You've made several good suggestions, and thanks! There are several things that may need to be improved, but my understanding of one goal here is to "not add" more topics (due to time constraints).

hoytpr commented 6 years ago

My comment wasn't meant to be final, I really think @agbeltran has a good point, as tidy data is version-controlled... right? We could always add a comment like "For information on how to maintain version control over your data, look at our lesson on 'Git'". I was hoping to get more discussion about this from @agbeltran or @ErinBecker or @fmichonneau or @cbahlai

amandawhitmire commented 6 years ago

@hoytpr this discussion reminds me of the issue you started, "Formatting examples contradict each other in 01 and 02 #227", although this is versioning and your issue is related to where to put metadata. They are both related to whether or not to use tabs in spreadsheet programs (I say no! ;-) ). Your suggestion on Mar 19 is a good one for this particular issue, and overall a clarified message on the use of tabs (for any reason) would be very helpful to learners.

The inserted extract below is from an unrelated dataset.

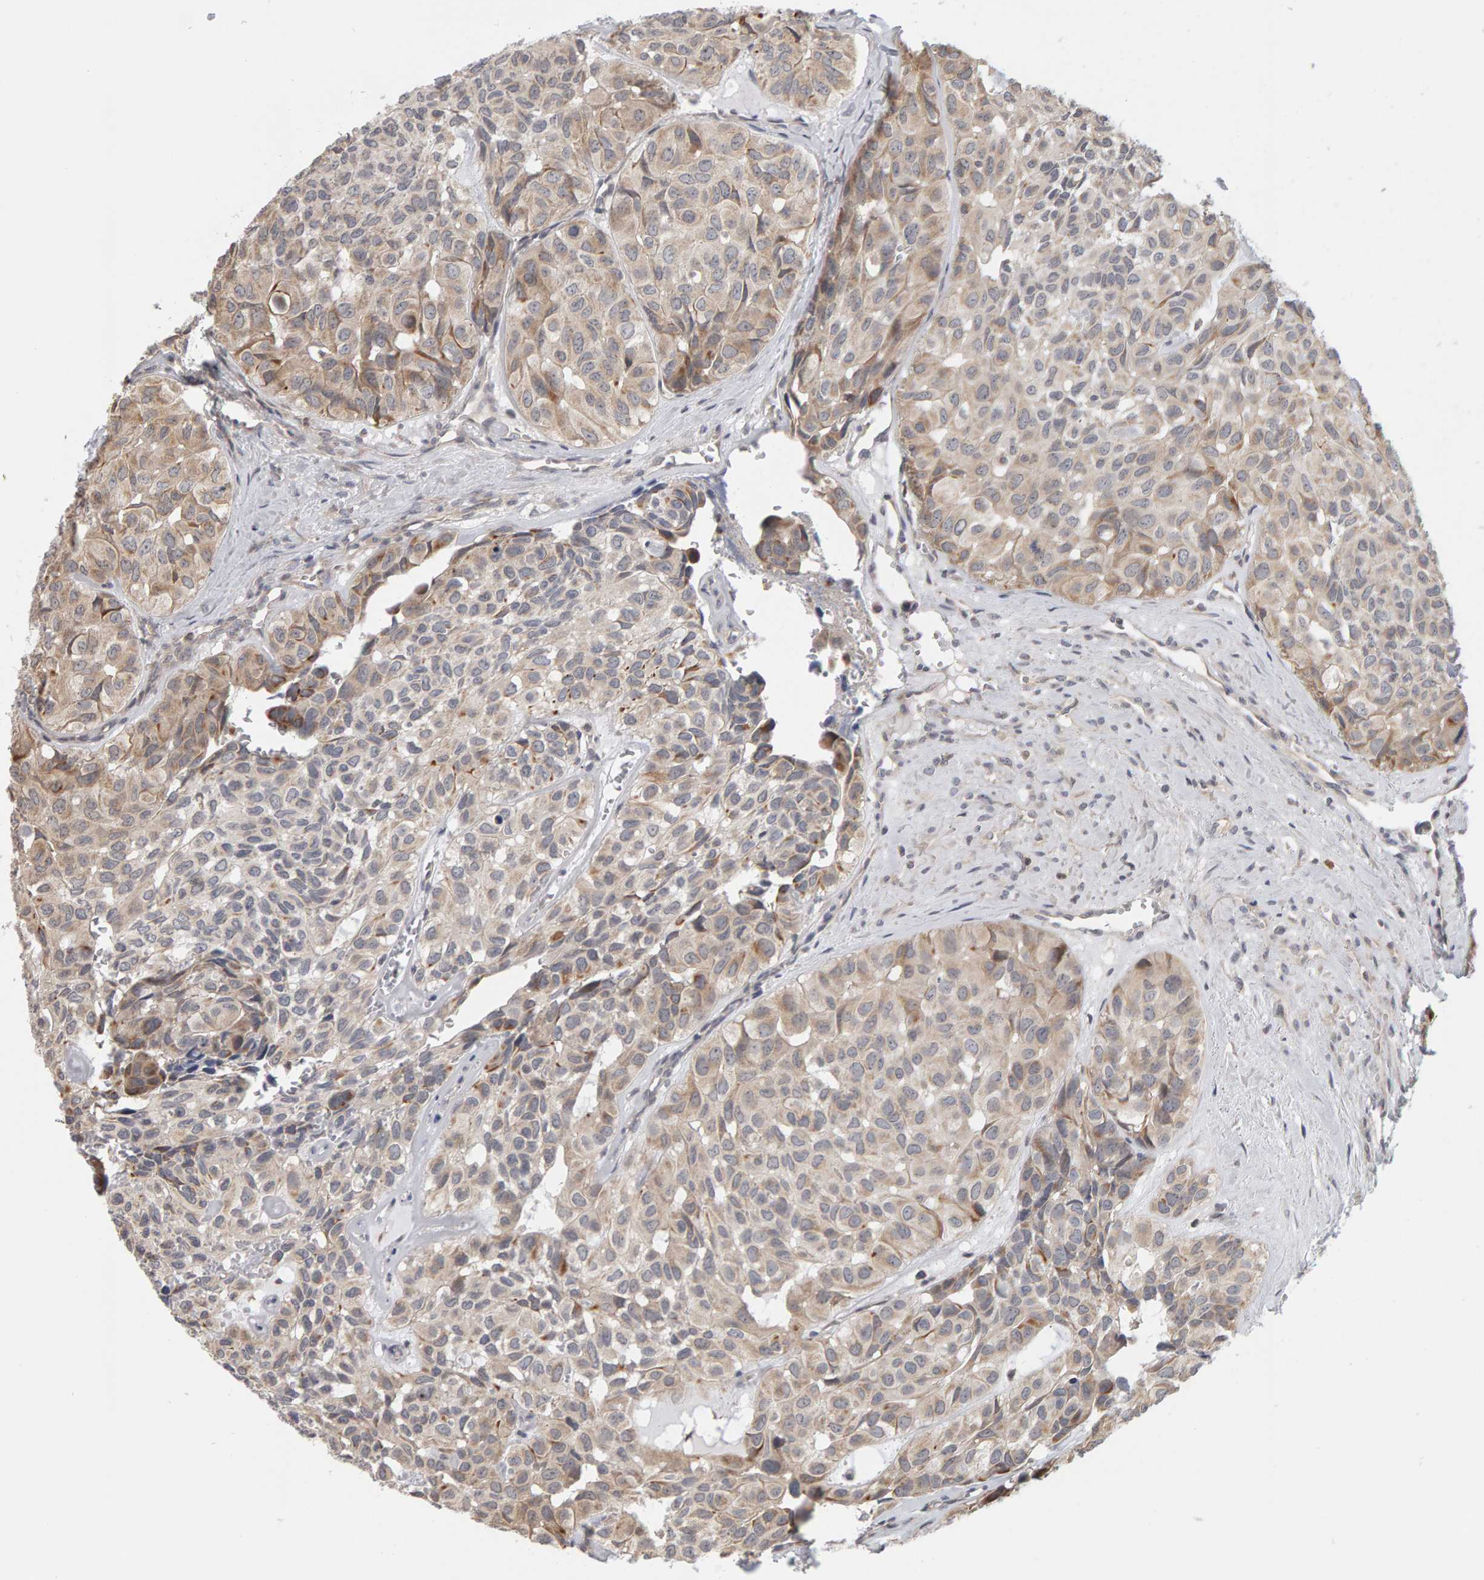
{"staining": {"intensity": "weak", "quantity": ">75%", "location": "cytoplasmic/membranous"}, "tissue": "head and neck cancer", "cell_type": "Tumor cells", "image_type": "cancer", "snomed": [{"axis": "morphology", "description": "Adenocarcinoma, NOS"}, {"axis": "topography", "description": "Salivary gland, NOS"}, {"axis": "topography", "description": "Head-Neck"}], "caption": "Protein staining by immunohistochemistry displays weak cytoplasmic/membranous positivity in approximately >75% of tumor cells in head and neck cancer (adenocarcinoma).", "gene": "MSRA", "patient": {"sex": "female", "age": 76}}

hoytpr commented 6 years ago

@amandawhitmire , @agbeltran thanks very much for your excellent input. Maintainers don't merge their own PRs So If one of you has a short descriptor, link, or even just a strong opinion, put in a PR and all the maintainers (myself + @ErinBecker or @fmichonneau or @cbahlai) can work on closing this. I'd like to get as many of these issues closed as possible. My personal opinion is that all spreadsheets are essentially early versions of a future relational database. As such, having tables is good, but having tabs could cause problems.

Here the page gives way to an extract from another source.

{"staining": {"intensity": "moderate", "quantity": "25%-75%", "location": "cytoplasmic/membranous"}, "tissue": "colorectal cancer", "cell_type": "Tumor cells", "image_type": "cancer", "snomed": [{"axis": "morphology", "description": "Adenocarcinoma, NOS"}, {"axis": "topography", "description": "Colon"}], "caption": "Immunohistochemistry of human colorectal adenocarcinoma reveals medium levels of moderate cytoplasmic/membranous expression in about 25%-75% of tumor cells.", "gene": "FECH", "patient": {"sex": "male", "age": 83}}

amandawhitmire commented 6 years ago

Thanks, @hoytpr - I'm learning the processes here, so this is very helpful feedback.

Seems like if we add your comment from Mar 19 and clarify the recommendation re. use of tabs, we can close both issues. I'd be happy to take a stab and submit PRs. After that, the maintainers close the issues?

hoytpr commented 6 years ago

That's correct. So stab that PR and be proud!

hoytpr commented 5 years ago

Closing #209